Dari serangkaian kejadian di DPR kita beralih ke ranah eksekutif. Pembahasan terbaru adalah mengenai pengadaan alat utama sistem perenjataan, atau yang lebih familiar dengan sebutan alutista, yaitu berupa pembelian tank leopard buatan Belanda sebanyak lebih dari 100 unit. Hal tersebut mengundang sejumlah kritikan bahwa kondisi geografis Indonesia tidak cocok dengan kendaraan tempur tersebut. Indonesia, dengan karakter negara kepulauan, dirasa lebih cocok menggunakan kendaraan tempur udara dan laut sebagai sarana pertahanan negara terhadap serangan musuh. Selain pembahasan tersebut, masyarakat juga disuguhi dengan serangkaian pemberitaan kasus-kasus korupsi yang terjadi di beberapa kementrian negara. Kasus Bank Century yang tidak kunjung usai dan kasus-kasus korupsi lainnya yang terkesan hanya jadi sebuah drama politik saja, atau bisa disebut sebagai sinetron yang selalu bersambung dan tidak ada kejelasan di setiap akhir episodenya.
Maka menjadi tidak mengherankan apabila kemudian muncul aksi massa yang terkadang tidak masuk dalam akal sehat manusia normal. Aksi jahit mulut dan mogok makan kerap menjadi warna berita tersendiri di media massa. Dan yang paling konyol adalah aksi sok patriotik yang dilakukan seorang mahasiswa dengan membakar dirinya sebagai bentuk ketidakpuasan dirinya dan mungkin kita semua terhadap rendahnya etos kepemimpinan para penguasa negeri ini.

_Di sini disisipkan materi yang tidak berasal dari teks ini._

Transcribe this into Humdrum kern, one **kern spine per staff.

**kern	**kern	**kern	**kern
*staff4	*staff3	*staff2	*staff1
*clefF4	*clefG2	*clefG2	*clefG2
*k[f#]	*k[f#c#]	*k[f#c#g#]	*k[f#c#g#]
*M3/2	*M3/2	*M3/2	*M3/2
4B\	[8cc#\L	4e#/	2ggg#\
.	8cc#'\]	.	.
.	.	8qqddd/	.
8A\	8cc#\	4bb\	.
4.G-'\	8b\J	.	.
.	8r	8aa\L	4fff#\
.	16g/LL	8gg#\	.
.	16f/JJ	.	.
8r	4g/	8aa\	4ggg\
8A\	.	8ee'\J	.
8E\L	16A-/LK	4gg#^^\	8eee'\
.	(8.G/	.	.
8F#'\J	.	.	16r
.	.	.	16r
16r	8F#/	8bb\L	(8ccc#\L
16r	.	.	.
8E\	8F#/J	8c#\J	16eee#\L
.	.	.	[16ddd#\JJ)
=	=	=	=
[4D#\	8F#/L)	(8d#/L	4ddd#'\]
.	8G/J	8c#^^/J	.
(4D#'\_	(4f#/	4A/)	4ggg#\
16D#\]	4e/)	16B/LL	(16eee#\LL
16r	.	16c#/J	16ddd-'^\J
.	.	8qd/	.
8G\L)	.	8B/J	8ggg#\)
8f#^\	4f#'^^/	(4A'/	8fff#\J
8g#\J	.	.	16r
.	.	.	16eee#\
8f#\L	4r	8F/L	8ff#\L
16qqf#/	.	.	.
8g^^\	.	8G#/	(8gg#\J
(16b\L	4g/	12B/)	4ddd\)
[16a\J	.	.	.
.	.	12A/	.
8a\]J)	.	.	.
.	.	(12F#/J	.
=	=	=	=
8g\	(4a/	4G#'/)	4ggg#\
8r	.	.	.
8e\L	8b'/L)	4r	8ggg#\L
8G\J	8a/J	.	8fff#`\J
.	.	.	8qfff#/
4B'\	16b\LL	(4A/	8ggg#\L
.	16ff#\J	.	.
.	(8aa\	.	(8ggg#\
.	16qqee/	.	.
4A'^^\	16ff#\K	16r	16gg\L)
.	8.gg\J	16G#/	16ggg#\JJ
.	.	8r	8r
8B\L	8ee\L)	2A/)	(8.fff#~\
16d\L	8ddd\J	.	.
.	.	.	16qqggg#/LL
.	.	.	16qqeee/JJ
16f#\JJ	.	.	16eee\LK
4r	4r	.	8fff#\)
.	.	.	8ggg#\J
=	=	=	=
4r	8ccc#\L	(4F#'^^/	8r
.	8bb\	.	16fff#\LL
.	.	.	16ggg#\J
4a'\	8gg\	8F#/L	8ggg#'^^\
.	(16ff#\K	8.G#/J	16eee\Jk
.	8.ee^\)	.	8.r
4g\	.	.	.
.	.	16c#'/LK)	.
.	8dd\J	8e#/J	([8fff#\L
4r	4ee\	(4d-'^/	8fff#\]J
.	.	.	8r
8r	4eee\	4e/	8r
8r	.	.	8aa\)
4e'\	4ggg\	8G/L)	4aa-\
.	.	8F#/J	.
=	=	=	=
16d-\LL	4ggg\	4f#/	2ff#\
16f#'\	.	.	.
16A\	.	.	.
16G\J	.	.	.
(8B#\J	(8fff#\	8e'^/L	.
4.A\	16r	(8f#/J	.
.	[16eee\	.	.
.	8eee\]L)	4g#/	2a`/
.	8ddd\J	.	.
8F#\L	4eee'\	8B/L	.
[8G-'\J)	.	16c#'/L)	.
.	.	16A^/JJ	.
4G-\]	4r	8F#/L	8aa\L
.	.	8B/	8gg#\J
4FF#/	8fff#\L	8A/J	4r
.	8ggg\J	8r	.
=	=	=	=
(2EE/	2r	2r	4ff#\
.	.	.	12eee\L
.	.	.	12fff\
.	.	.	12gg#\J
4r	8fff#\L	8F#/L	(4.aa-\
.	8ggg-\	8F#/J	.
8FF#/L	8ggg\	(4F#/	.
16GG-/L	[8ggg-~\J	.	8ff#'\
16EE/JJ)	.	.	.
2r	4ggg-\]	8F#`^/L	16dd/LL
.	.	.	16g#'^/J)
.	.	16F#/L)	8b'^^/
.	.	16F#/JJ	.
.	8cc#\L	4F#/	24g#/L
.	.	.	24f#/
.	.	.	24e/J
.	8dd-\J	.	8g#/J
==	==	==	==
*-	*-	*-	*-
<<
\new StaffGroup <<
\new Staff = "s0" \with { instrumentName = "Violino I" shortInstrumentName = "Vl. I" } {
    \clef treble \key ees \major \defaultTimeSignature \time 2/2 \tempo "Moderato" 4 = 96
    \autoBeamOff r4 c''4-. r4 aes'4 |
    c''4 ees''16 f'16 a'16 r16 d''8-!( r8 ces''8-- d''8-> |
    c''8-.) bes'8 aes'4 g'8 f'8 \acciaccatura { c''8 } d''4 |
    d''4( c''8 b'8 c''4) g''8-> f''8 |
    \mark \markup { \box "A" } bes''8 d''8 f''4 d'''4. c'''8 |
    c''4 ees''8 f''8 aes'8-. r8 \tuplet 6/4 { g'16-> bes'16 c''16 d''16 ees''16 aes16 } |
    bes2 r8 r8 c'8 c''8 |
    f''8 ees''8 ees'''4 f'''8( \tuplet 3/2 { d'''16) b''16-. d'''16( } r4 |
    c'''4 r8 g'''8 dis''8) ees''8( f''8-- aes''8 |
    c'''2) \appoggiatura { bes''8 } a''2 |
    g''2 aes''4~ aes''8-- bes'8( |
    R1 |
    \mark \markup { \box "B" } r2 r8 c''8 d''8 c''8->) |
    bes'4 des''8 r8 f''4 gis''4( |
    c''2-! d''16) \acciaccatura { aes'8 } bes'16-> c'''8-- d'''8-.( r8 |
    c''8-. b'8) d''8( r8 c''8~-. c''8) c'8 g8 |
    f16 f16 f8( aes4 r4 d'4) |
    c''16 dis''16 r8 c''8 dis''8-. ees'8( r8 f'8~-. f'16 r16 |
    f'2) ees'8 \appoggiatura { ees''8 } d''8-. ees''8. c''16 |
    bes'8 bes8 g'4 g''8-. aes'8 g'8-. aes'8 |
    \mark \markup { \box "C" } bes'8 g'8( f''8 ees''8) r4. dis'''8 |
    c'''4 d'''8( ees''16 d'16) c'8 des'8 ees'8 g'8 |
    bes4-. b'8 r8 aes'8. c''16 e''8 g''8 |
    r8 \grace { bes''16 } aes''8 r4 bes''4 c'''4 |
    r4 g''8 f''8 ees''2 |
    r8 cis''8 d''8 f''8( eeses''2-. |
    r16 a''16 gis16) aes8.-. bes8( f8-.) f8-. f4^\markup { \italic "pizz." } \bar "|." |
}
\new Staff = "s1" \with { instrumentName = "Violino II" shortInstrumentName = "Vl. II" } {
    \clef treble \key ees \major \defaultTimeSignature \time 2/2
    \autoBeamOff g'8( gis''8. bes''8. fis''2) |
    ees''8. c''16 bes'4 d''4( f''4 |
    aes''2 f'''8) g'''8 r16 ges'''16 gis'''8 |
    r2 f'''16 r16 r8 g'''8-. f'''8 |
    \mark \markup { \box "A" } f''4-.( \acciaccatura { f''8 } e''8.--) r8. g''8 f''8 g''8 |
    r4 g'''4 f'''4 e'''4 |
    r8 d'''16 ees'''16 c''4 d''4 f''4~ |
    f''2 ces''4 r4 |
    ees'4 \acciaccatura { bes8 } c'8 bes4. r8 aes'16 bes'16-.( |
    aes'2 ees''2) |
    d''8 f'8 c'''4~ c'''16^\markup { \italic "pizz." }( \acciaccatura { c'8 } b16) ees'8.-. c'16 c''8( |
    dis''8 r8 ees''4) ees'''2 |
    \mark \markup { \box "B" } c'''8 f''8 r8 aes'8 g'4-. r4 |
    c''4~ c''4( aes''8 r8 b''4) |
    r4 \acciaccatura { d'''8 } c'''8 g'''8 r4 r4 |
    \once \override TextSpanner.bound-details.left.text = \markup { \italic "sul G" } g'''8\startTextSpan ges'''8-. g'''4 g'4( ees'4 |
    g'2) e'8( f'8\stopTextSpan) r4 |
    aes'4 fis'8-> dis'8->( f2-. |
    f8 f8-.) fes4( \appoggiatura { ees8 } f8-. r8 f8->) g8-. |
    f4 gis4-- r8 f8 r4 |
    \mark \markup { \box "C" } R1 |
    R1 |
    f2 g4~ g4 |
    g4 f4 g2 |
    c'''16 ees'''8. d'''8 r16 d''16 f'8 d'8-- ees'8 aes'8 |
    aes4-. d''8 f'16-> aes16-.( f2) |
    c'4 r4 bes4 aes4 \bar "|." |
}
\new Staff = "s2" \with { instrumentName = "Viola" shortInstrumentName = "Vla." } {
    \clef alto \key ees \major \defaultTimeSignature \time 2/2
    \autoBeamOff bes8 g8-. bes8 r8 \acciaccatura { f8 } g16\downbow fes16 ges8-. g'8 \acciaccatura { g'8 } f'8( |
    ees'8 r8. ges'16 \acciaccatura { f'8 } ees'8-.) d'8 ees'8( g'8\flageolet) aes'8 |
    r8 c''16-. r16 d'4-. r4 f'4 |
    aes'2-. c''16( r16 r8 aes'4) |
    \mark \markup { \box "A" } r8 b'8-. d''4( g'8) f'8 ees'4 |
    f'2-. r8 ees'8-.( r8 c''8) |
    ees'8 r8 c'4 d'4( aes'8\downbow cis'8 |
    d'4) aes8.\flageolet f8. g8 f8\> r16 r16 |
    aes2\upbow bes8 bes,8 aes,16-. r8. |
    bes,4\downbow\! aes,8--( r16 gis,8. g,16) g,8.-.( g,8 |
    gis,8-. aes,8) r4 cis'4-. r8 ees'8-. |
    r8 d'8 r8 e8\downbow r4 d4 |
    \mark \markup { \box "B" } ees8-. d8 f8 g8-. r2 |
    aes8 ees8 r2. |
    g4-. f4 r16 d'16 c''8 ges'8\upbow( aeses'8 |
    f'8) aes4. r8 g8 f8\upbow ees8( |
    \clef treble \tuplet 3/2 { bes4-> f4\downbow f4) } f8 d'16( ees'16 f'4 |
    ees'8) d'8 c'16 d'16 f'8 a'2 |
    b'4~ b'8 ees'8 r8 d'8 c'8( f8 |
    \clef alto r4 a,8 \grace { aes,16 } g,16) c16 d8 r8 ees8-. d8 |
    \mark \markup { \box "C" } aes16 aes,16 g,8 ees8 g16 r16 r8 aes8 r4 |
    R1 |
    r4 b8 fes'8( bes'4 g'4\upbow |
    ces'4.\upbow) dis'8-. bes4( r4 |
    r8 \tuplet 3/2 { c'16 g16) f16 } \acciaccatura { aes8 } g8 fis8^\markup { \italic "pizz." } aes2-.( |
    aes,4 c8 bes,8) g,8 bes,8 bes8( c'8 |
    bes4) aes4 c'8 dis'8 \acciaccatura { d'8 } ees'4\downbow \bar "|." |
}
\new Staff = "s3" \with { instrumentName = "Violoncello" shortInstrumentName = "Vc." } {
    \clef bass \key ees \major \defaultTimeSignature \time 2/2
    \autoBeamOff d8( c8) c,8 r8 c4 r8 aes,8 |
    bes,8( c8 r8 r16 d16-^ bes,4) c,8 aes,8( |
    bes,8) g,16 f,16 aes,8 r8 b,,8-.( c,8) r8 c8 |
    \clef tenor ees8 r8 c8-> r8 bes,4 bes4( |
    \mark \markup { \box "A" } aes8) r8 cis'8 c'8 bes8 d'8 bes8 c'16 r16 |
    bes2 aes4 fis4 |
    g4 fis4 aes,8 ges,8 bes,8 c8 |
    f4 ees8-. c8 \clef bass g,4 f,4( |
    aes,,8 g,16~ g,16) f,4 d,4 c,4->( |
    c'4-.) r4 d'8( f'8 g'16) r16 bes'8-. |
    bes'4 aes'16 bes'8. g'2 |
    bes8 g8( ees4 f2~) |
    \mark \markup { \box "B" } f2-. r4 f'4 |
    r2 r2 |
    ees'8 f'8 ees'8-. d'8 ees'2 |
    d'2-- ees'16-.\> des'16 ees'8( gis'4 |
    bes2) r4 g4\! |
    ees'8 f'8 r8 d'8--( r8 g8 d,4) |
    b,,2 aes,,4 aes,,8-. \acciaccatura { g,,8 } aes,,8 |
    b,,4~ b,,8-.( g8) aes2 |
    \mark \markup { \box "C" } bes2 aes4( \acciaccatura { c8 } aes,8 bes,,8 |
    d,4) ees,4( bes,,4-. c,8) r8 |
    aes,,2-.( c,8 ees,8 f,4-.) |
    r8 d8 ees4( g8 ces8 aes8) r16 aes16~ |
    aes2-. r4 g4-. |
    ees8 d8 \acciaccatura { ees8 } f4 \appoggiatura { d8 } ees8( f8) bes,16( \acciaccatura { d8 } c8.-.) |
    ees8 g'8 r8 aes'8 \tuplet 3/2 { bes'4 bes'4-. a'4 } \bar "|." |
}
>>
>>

Kegagalan penguasa dalam menjalankan negeri ini sesuai harapan rakyat adalah kambing hitam yang harus segera disembelih.
Pembenahan Kebijakan Publik di Indonesia
Dalam teori Pareto disebutkan bahwa kebijakan publik adalah faktor 20 % yang menyebabkan terjadinya 80 %. Teori ini, jika dipahami secara mendasar, akan memberikan sebuah gambaran kepada kita bahwa kebijakan publik merupakan faktor kritikal yang akan menentukan kemajuan atau kemunduran suatu bangsa. Dr. Riant Nugroho, spesialis kebijakan publik, menyebutkan bahwa sehebat apapun demokrasi yang dihasilkan dari suatu sistem politik, tetapi jika sistem politik yang demokratis itu tidak mampu menghasilkan kebijakan publik yang unggul maka tidak akan ada gunanya. Kebijakan merupakan output paling nyata dan paling utama dari sebuah sistem politik. Demikian halnya dengan Indonesia, sebagai negara berkembang Indonesia harus mampu menghasilkan kebijakan yang benar-benar dapat mengakomodasi kepentingan seluruh lapisan sosial masyarakat (bukan hanya segelintir elite saja) dan mampu mensejahterakan seluruh rakyatnya . Pancasila sebagai ideologi bangsa harus benar-benar menjadi dasar dalam penyusunan kebijakan negara.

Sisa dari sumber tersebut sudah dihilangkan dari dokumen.